Naperville schools have so many programs at all levels that would create an advantage for any student, from the academically talented, special education services, to student leadership institute, that I know I am not aware of all the programs available for Naperville students. At this time I am not aware of programs that may be a better fit but I do wonder if it would be beneficial to have PE on a daily basis in the elementary grades? This is an area that I will definitely need to learn more about before making any suggestions.
NACPAC Candidate Questionanire -
Charitable, Volunteer Background:
I've always believed strongly that I've been fortunate to have meaningful work that I enjoy and that I should give back to my community by volunteering.
Please briefly describe your professional experiences, both in the private sector and within the community. What have these experiences taught you, how do they strengthen your viability as a candidate?
From my experience in the educational field in the private and public sector, I have come to believe that all people want the best for their children. We may not always agree on what is best, but we all share the same desire to provide optimum experiences for our children. Families understandably want their children to be successful, so helping parents reflect on what success means is one aspect of planning. I have learned to listen to people, look for research on topics of interest, and learn from the community about what is needed and wanted.
You are running for office, if elected what do you think is the greatest public policy challenge you will face and how will you work to be a leader on the issue?
At this time it is difficult to pinpoint what the greatest public policy challenge will be over the next four years. The shifting of costs from state to local governing bodies is one that will certainly affect how local taxing bodies will cover these costs fairly both to citizens and to the workers who have supported our educational systems.

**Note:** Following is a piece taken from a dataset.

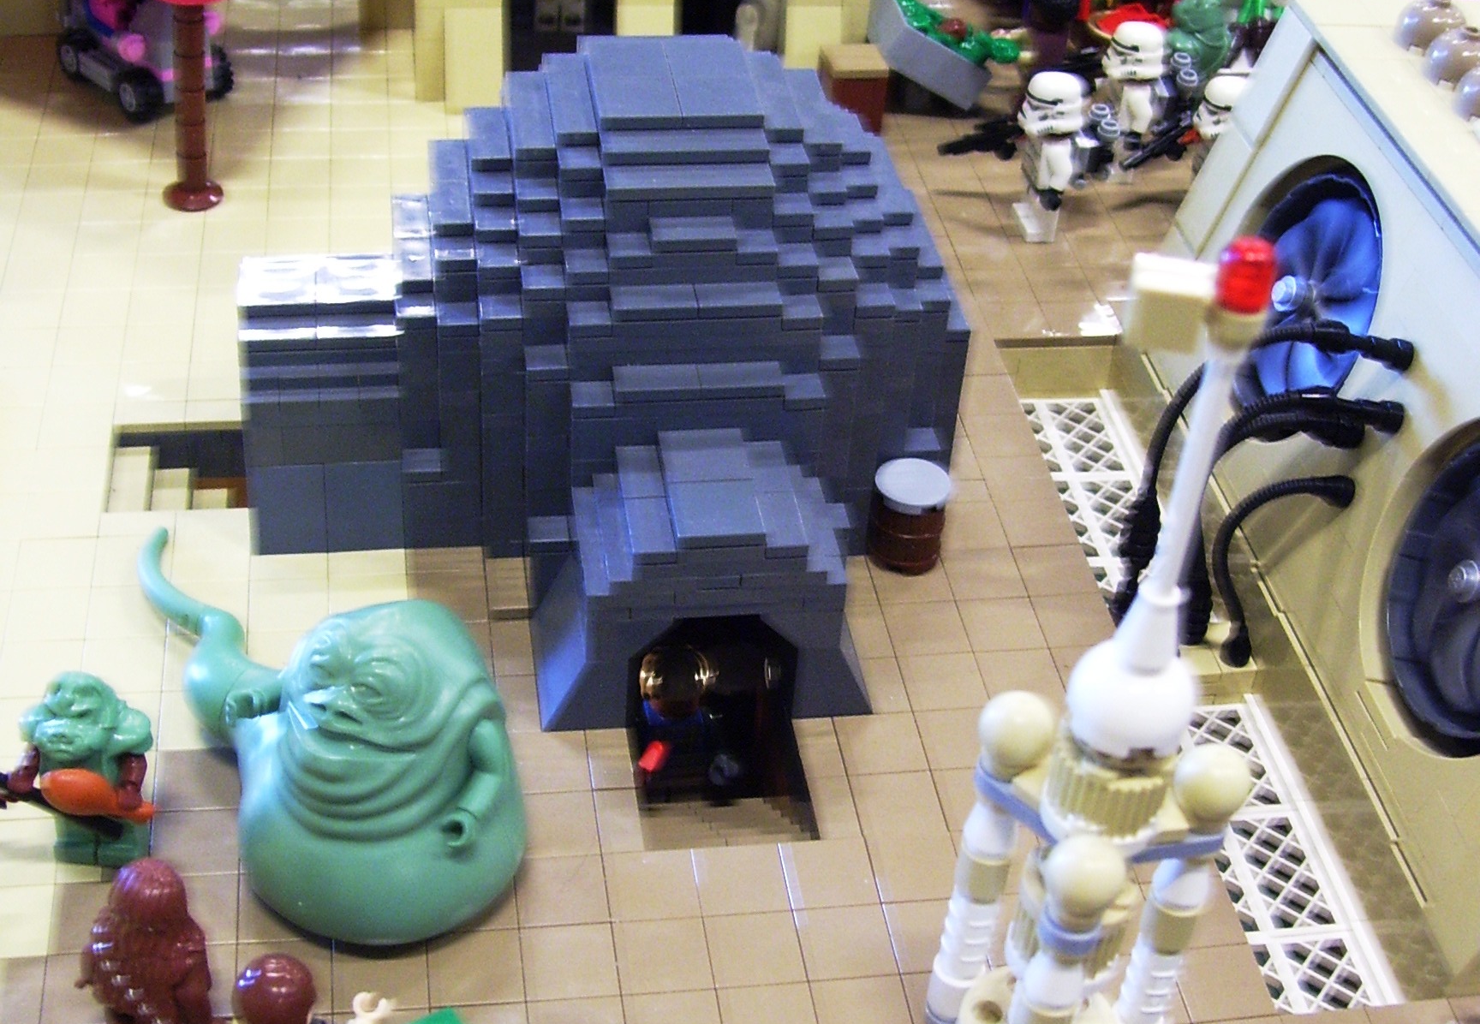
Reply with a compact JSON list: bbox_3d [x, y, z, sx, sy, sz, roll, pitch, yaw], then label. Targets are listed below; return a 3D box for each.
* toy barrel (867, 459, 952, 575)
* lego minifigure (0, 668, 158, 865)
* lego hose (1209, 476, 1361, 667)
[{"bbox_3d":[0.037,0.002,0.446,0.017,0.020,0.017,-2,39,-10],"label":"toy barrel"},{"bbox_3d":[-0.113,0.044,0.354,0.026,0.041,0.018,2,39,-6],"label":"lego minifigure"},{"bbox_3d":[0.113,0.011,0.438,0.029,0.047,0.010,-2,39,-10],"label":"lego hose"}]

Researching how other communities are handling this situation is one place to start.
Please describe in your words, if elected how you will provide support to the business community, job creators and entrepreneurs?
I believe a strong working relationship between schools, community, and commerce is good for everyone involved in education. Commitment to an ongoing working dialog throughout our community will strengthen both the business community and our schools. Listening to the business community, job creators, and entrepreneurs about what is needed to provide strong work candidates and involving that business community in the development of programs that help young people see what kind of work and career opportunities are available and being prepared for career once their education is completed is important to us. I will solicit information and work to understand the needs of our business community. Looking for ways to include the business community within our schools will be one of the areas that I want to pursue. Naperville already strongly values our community business partners and contributors that work to transform learning experiences to enhance college and career readiness for students. I will study what is already being done and look for additional resources to support ongoing programs.